Ter zitting bij de rechtbank hebben partijen overeenstemming bereikt in die zin dat de waarde van de woning verlaagd moet worden naar € 186.000.

2.6.

De rechtbank heeft dienovereenkomstig uitspraak gedaan. Daarbij is het beroep gegrond verklaard, het bestreden besluit vernietigd en de WOZ-waarde per waardepeildatum 1 januari 2017 vastgesteld op € 186.000. Tevens heeft de rechtbank de heffingsambtenaar veroordeeld in de proceskosten (inclusief de kosten van bezwaar) tot een bedrag van (in totaal) € 1.731,39 en hem opgedragen het griffierecht aan belanghebbende te vergoeden.

2.7.

De vergoeding van de proceskosten ziet voor een bedrag van € 1.532 op kosten van beroepsmatig verleende rechtsbijstand, voor € 7 op kosten van kadastrale uittreksels en voor € 192,39 op kosten van het taxatierapport.
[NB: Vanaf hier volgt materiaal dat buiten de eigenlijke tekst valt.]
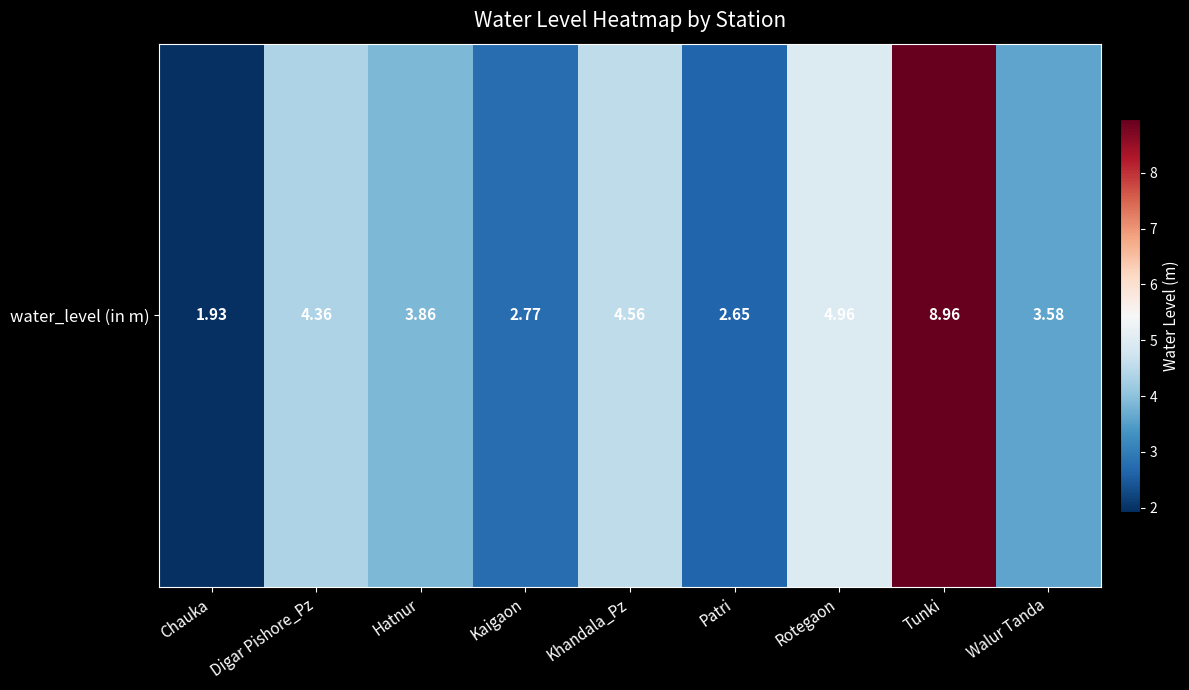

What is the sum of the values at Tunki and Digar Pishore_Pz?

13.3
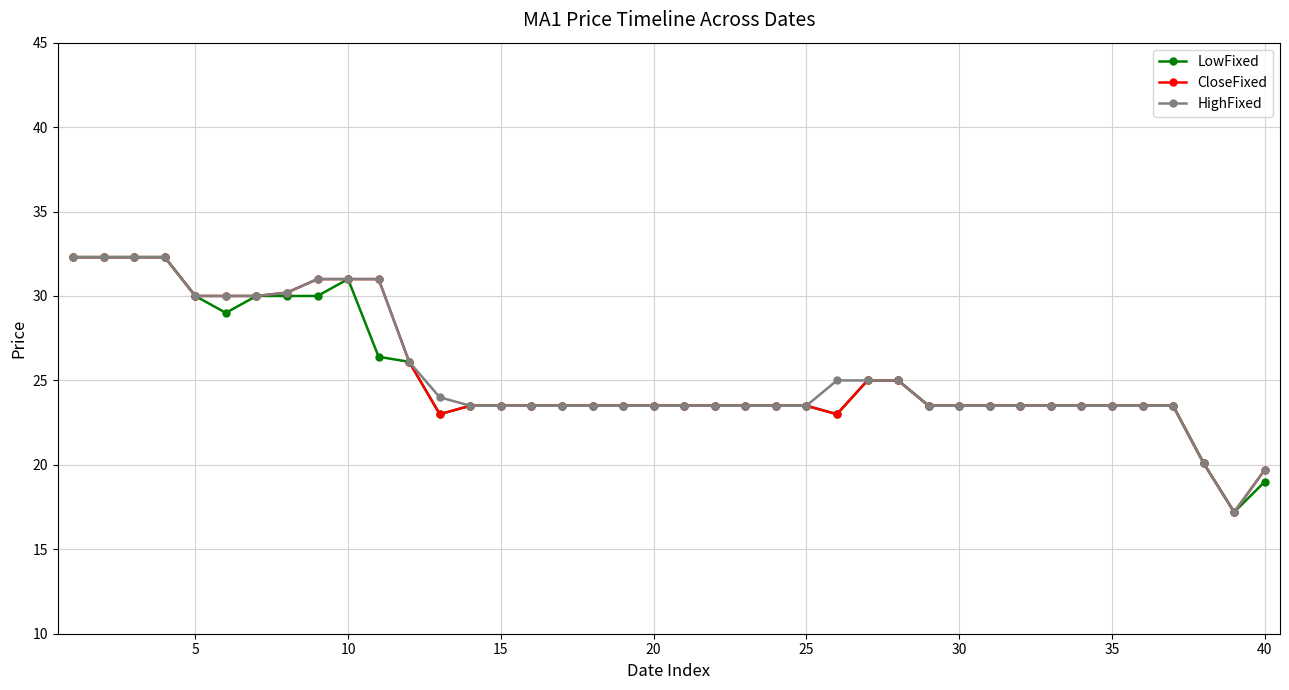

Reading left to right, extract all data points from this chart.

LowFixed: 32.3	32.3	32.3	32.3	30.0	29.0	30.0	30.0	30.0	31.0	26.4	26.1	23.0	23.5	23.5	23.5	23.5	23.5	23.5	23.5	23.5	23.5	23.5	23.5	23.5	23.0	25.0	25.0	23.5	23.5	23.5	23.5	23.5	23.5	23.5	23.5	23.5	20.1	17.2	19.0
CloseFixed: 32.3	32.3	32.3	32.3	30.0	30.0	30.0	30.2	31.0	31.0	31.0	26.1	23.0	23.5	23.5	23.5	23.5	23.5	23.5	23.5	23.5	23.5	23.5	23.5	23.5	23.0	25.0	25.0	23.5	23.5	23.5	23.5	23.5	23.5	23.5	23.5	23.5	20.1	17.2	19.7
HighFixed: 32.3	32.3	32.3	32.3	30.0	30.0	30.0	30.2	31.0	31.0	31.0	26.1	24.0	23.5	23.5	23.5	23.5	23.5	23.5	23.5	23.5	23.5	23.5	23.5	23.5	25.0	25.0	25.0	23.5	23.5	23.5	23.5	23.5	23.5	23.5	23.5	23.5	20.1	17.2	19.7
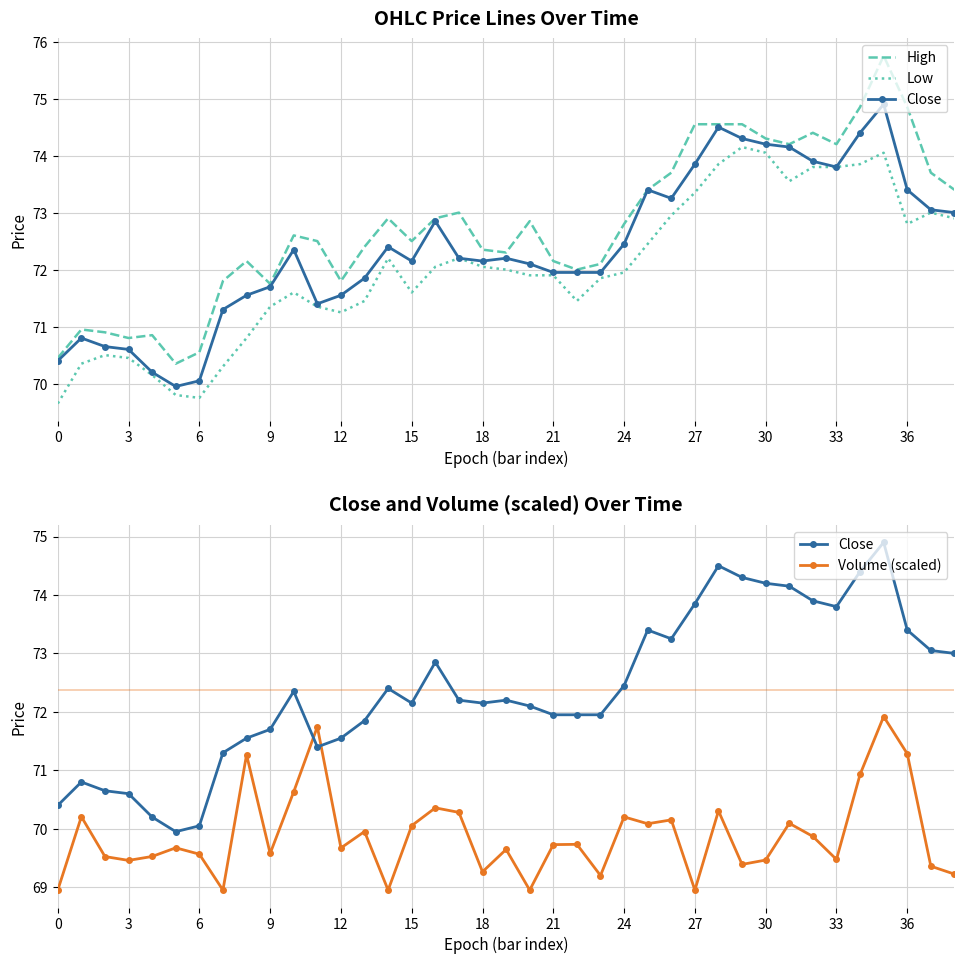

Is the value of Close at 37 greater than the value of High at 29?

No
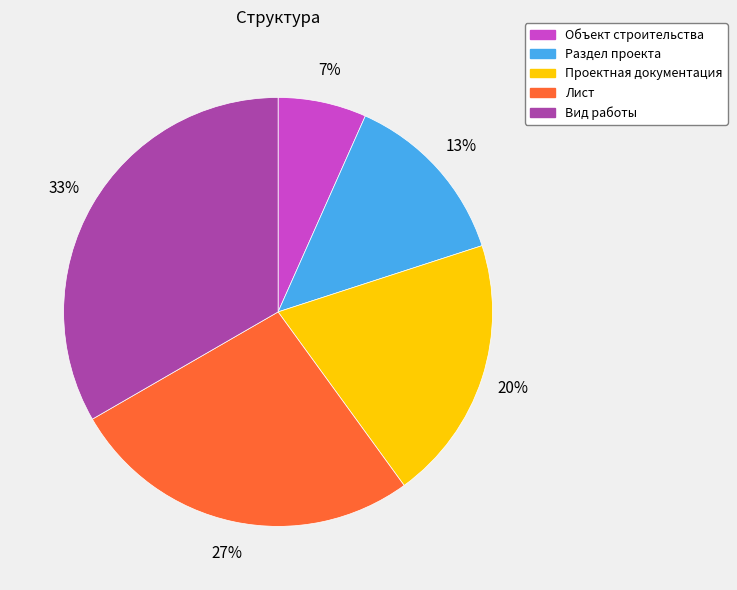

How many segments does this pie chart have?

5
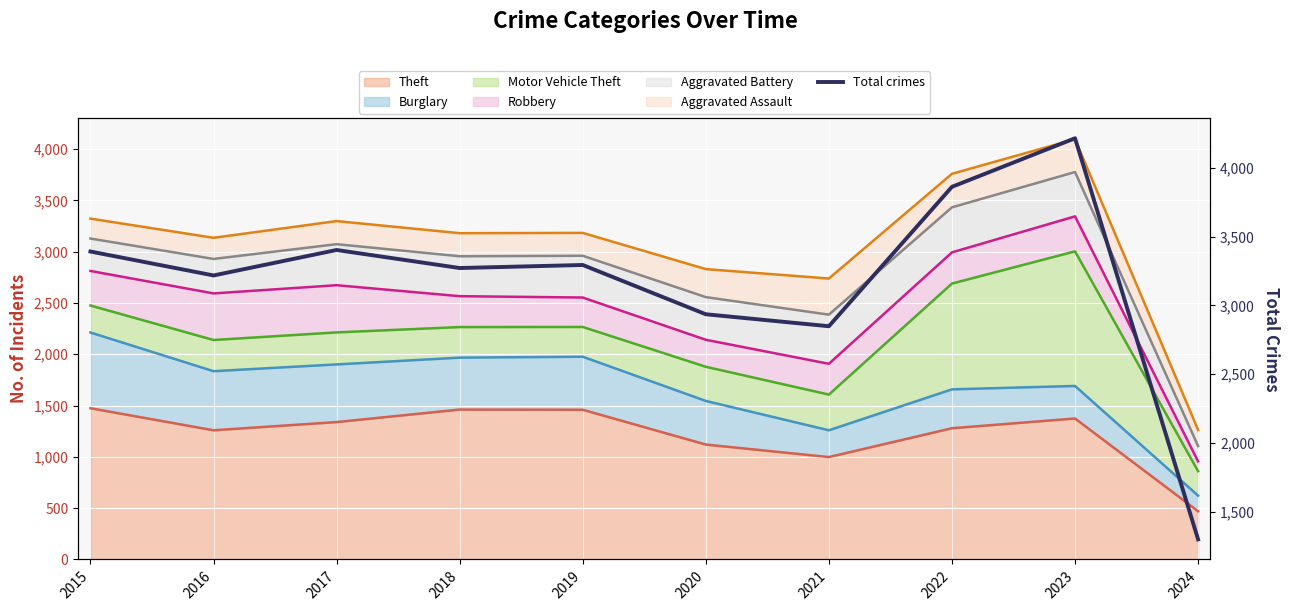

What is the sum of the values at 2015 and 2017?

6795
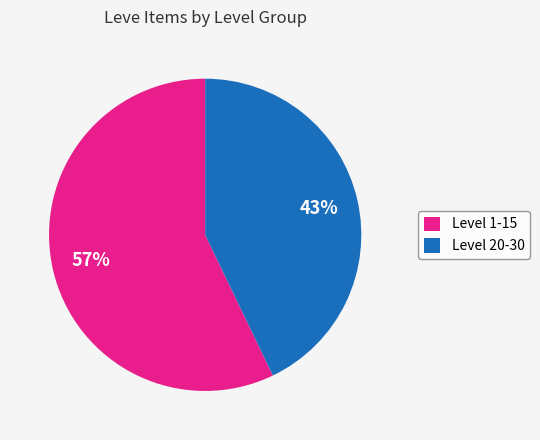

Which has a higher value, Level 20-30 or Level 1-15?

Level 1-15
Bij die laatste post is uitgegaan van een tijdsbesteding van 3 uren en een uurtarief van € 53 +/+ 21% BTW.

3 Geschil, alsmede standpunten en conclusies van partijen

3.1.

Het geschil betreft uitsluitend het antwoord op de vraag op welk bedrag de vergoeding voor taxatiekosten dient te worden vastgesteld. De waarde van de woning en de overige elementen van de proceskostenvergoeding zijn niet (meer) in geschil.

3.2.

De heffingsambtenaar concludeert tot vaststelling van de vergoeding voor taxatiekosten op € 128,56 en in zoverre tot vernietiging van de uitspraak van de rechtbank. Belanghebbende concludeert tot bevestiging van de uitspraak van de rechtbank.